╭─ AVAILABLE RECORDS

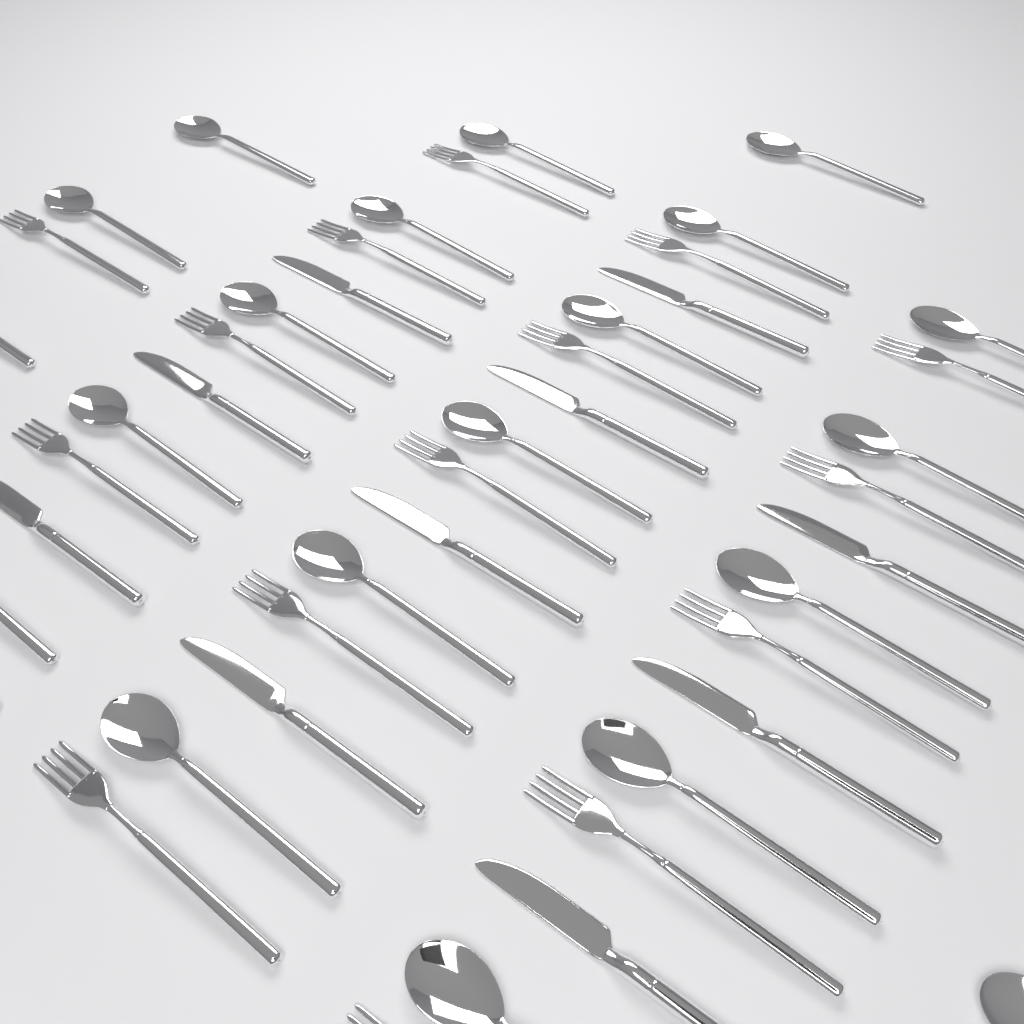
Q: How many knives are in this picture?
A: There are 10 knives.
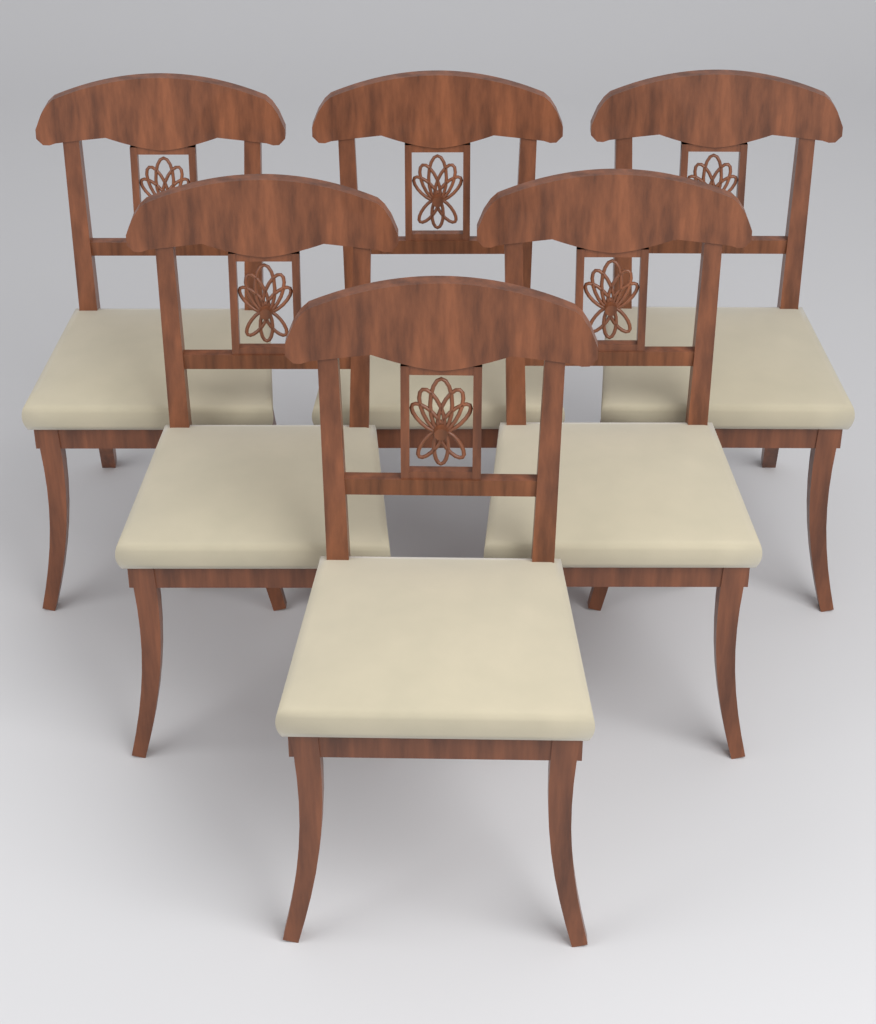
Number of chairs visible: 6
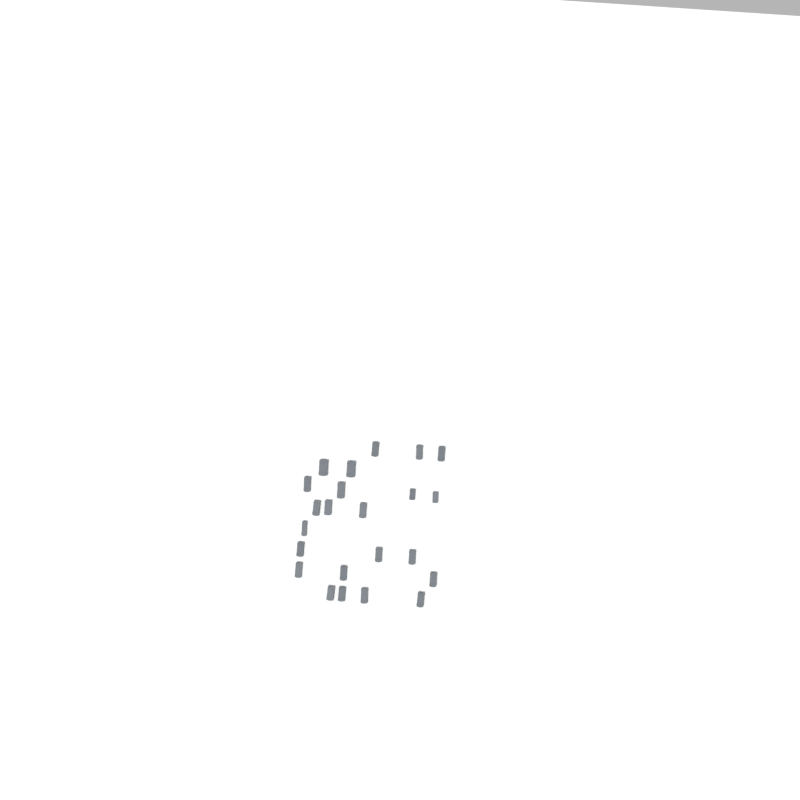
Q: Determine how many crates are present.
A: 23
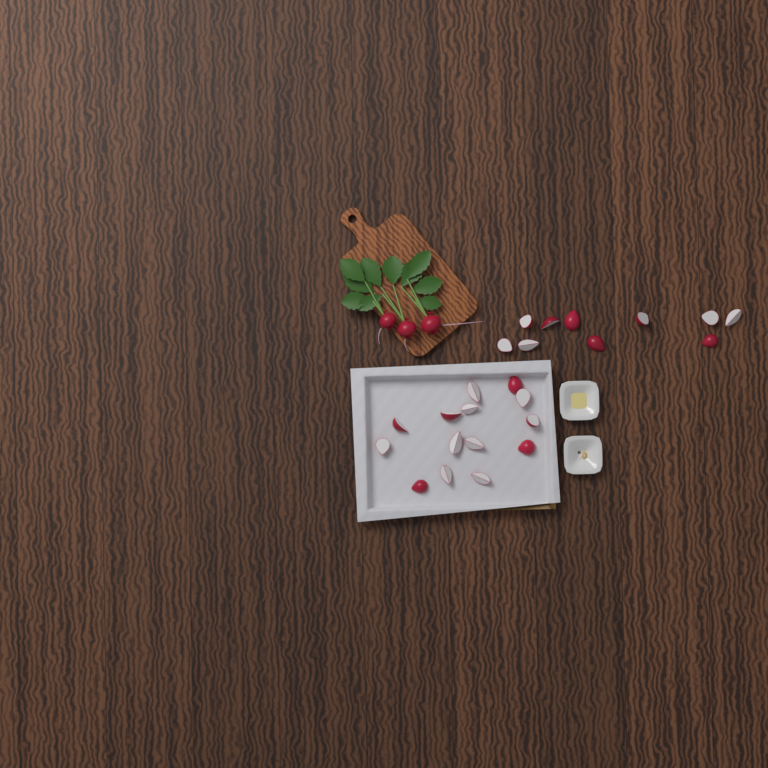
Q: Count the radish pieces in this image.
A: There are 24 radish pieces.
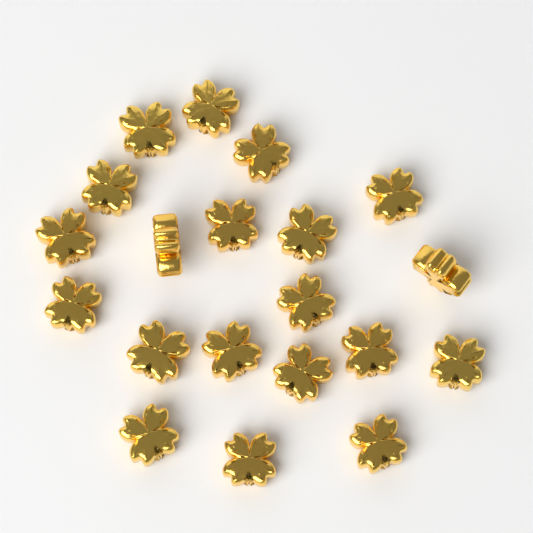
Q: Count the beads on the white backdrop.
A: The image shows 20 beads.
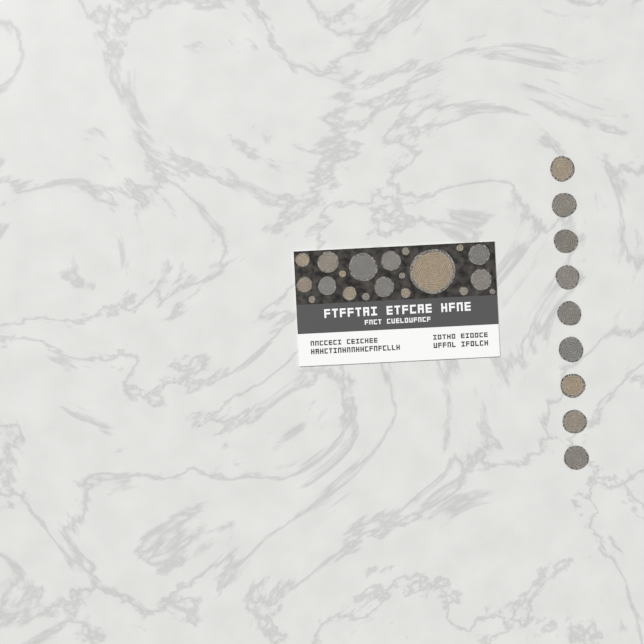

╰─

• **TASK DIRECTIONS**
Write out every line of the entries above word for word, leaving out the pictures.

• **RESPONSE BELOW**
Q: How many knives are in this picture?
A: There are 10 knives.
Number of chairs visible: 6
Q: Determine how many crates are present.
A: 23
Q: Count the radish pieces in this image.
A: There are 24 radish pieces.
Q: Count the beads on the white backdrop.
A: The image shows 20 beads.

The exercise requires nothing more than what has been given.